Fish oil VS flaxseed oil to combat dry eyes?

Dry Eyes: Fish Oil Vs Flaxseed Oil

Those of you who suffer from dry eyes know that it can be very uncomfortable. Dry eye syndrome is that itchy, watery, stinging feeling you get because you have stared at something too long without blinking. There are a number of steps you can take to help alleviate the symptoms of irritating dry eyes. This week’s blog will touch on two types of oils that are recommended to help reduce the irritation. These include fish oil and flaxseed oil. Read on to see which one is better and why.

Some of you may be wondering about why ingesting fish oil or flaxseed oil is even related to dry eye treatment. Well, these oils contain important properties (which our bodies cannot make and must get from food) called fatty acids, which are essential to good eye health. They aid in cell formation and proper eye function. The type of fatty acids that fish oil and flaxseed oil contain are docosahexaenoic acid (DHA), eicoapentaenoic acid (EPA) and alpha-linolenic acid (ALA). These are classified as Omega 3s. The American Academy of Ophthalmology explains on their website that, “Omega-3 oils appear to improve function in the eye’s meibomian glands, which produce the oily part of tears. Improved function of those glands can ease dry eye symptoms.”

 

Check out our previous blog post on Dry Eye Syndrome.

Dry Eyes: Fish Oil VS Flaxseed Oil

Let’s start off with fish oil. Fish oil contains DHA and EPA. These types of omega 3s are ready to be used up by our bodies immediately. A good reason why fish oil has been touted as a great source of omega 3s. Some people avoid fish oil or at least too much of it because of high mercury concerns. Others don’t enjoy the “fishy” aftertaste. However, with some due diligence, it is possible to find brands of fish oil that are derived from fish who have low mercury levels. Additionally, many brands now come in fruit flavors that have little to no aftertaste. It is important to remember that including the beneficial food, in this case, fish, within your diet should be most important. If you are not eating enough fish, then consider supplementing your diet with fish oil capsules. It’s important to speak to your family doctor if you have preexisting conditions which may interfere with an increased amount of omega 3s.

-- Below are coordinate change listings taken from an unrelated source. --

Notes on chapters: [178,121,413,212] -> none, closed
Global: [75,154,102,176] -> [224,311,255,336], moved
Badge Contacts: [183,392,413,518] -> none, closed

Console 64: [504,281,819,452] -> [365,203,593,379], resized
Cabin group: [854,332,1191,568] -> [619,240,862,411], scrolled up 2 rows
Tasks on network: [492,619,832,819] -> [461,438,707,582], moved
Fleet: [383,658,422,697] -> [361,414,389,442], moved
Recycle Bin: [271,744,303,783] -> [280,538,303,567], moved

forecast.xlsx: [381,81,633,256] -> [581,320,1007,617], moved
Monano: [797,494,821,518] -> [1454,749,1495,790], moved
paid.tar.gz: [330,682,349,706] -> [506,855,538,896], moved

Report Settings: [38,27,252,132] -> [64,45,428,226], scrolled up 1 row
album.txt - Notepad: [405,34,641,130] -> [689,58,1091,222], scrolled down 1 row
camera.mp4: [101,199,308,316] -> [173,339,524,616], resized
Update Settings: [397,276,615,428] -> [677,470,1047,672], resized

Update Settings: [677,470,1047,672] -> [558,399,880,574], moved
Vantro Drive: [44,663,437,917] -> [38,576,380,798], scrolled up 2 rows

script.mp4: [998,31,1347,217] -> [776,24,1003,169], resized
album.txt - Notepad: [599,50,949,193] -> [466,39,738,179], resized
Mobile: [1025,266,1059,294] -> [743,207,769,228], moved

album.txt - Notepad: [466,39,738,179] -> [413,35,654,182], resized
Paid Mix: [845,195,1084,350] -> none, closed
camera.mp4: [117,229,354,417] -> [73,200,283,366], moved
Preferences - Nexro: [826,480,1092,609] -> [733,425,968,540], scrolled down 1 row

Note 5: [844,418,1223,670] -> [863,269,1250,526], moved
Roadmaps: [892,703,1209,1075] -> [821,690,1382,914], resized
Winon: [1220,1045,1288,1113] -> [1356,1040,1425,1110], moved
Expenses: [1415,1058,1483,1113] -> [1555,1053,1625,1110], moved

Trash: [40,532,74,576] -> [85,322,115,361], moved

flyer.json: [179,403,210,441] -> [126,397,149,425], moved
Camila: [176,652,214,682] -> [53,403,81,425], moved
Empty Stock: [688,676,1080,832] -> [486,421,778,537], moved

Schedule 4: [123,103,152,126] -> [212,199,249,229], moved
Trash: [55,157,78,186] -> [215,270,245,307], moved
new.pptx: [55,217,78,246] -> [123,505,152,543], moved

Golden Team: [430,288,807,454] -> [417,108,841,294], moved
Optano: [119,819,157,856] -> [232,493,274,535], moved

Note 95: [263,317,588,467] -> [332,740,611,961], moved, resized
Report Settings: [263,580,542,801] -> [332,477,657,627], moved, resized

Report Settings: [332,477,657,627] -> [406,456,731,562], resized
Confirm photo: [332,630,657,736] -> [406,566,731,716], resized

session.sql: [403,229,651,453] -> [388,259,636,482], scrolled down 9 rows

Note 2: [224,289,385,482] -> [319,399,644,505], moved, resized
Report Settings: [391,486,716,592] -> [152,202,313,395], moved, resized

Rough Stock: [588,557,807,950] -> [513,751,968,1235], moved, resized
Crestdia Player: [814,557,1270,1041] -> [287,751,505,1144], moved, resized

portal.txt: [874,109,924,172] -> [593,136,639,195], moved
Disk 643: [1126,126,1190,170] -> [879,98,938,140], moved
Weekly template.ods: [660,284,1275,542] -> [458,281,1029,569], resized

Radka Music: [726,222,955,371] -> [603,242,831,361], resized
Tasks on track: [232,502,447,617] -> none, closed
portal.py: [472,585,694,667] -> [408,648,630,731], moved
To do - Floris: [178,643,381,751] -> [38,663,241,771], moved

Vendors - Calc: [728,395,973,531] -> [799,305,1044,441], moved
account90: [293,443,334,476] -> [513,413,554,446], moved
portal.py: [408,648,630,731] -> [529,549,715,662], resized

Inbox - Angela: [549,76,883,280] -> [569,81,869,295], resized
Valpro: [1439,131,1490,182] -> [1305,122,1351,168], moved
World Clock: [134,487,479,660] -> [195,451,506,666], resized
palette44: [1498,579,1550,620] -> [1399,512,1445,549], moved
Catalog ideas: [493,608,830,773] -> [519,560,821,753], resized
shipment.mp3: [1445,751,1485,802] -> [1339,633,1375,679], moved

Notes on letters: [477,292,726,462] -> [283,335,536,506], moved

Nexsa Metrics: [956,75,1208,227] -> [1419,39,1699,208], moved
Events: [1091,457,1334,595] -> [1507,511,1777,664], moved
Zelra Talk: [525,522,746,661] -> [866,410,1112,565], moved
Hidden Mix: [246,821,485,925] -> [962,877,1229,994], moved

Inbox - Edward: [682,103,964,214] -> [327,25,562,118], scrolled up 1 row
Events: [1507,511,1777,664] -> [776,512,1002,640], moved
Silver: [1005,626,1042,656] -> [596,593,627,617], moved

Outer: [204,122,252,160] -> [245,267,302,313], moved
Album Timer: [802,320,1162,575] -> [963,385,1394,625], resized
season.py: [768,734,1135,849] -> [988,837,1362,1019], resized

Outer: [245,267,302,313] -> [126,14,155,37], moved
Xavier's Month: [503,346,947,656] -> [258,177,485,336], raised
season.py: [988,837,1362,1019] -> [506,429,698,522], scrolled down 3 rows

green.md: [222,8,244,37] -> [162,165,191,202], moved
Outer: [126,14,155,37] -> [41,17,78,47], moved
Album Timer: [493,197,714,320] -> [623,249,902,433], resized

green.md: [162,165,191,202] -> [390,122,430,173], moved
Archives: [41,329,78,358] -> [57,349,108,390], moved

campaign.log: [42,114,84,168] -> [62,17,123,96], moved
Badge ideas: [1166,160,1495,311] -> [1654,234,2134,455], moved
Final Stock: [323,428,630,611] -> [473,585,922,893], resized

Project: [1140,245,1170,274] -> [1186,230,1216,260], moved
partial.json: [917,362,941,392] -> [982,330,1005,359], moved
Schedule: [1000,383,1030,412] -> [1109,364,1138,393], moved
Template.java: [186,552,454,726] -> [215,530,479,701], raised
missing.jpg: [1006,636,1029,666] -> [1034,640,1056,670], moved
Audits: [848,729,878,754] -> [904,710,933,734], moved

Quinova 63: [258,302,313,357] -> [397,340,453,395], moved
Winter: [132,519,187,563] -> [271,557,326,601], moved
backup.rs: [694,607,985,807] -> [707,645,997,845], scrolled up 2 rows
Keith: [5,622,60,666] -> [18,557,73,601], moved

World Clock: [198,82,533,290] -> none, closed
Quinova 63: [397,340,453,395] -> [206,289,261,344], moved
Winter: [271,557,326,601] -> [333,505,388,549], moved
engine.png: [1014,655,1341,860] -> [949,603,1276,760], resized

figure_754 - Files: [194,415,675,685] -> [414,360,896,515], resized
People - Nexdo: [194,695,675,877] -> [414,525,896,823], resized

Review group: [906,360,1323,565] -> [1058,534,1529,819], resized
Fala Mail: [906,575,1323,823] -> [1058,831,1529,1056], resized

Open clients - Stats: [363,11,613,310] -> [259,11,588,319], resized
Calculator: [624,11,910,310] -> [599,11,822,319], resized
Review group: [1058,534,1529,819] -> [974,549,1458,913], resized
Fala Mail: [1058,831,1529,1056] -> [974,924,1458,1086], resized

What about flaxseed oil? Flaxseed oil is consumed by many vegetarians as a source of omega 3. It contains the previously mentioned ALA type of omega 3. Once consumed the body converts the ALA into DHA and EPA, which is the two sources of omega 3s that have been shown to provide eye health benefits. The biggest problem with flaxseed oil is the conversion rate. Harvard Medical School published an article Why Not Flaxseed oil? in which this problem of conversion is detailed:

“The main problem with ALA is that to have the good effects attributed to omega-3s, it must be converted by a limited supply of enzymes into EPA and DHA. As a result, only a small fraction of it has omega-3’s effects — 10%–15%, maybe less. The remaining 85%–90% gets burned up as energy or metabolized in other ways.”

Which Oil Is More Beneficial?

Given that our bodies are only deriving a small portion of DHA and EPA from a daily intake of flaxseed oil, it is clear that fish oil is more beneficial in delivering the necessary omega 3s needed to help dry eyes. However, it’s important to properly inspect the label of your fish oil to see how much DHA and EPA you are getting from the recommended dosage. Dr. Sharma recommends patients consume 1,000-1,500mg of omega 3s daily for dry eyes.

What About The Vegetarians & Vegans?

There is an alternative to fish oil these days, it is derived from the algae that fish feed on. Companies have now started sourcing omega 3 oil from algae successfully, which contains both DHA and EPA. This source of omega 3s is considered more sustainable than fish oil and vegetarian and vegan-friendly. The jury is still out on if whether or not algae oil provides users with the same exact properties as fish oil as enough research has not been conducted in this area. But, it is clear that it is a better source of omega 3 (than flaxseed oil) for those not wanting to consume fish oil. Again, it is important to look at the label to see how much DHA and EPA are in each serving.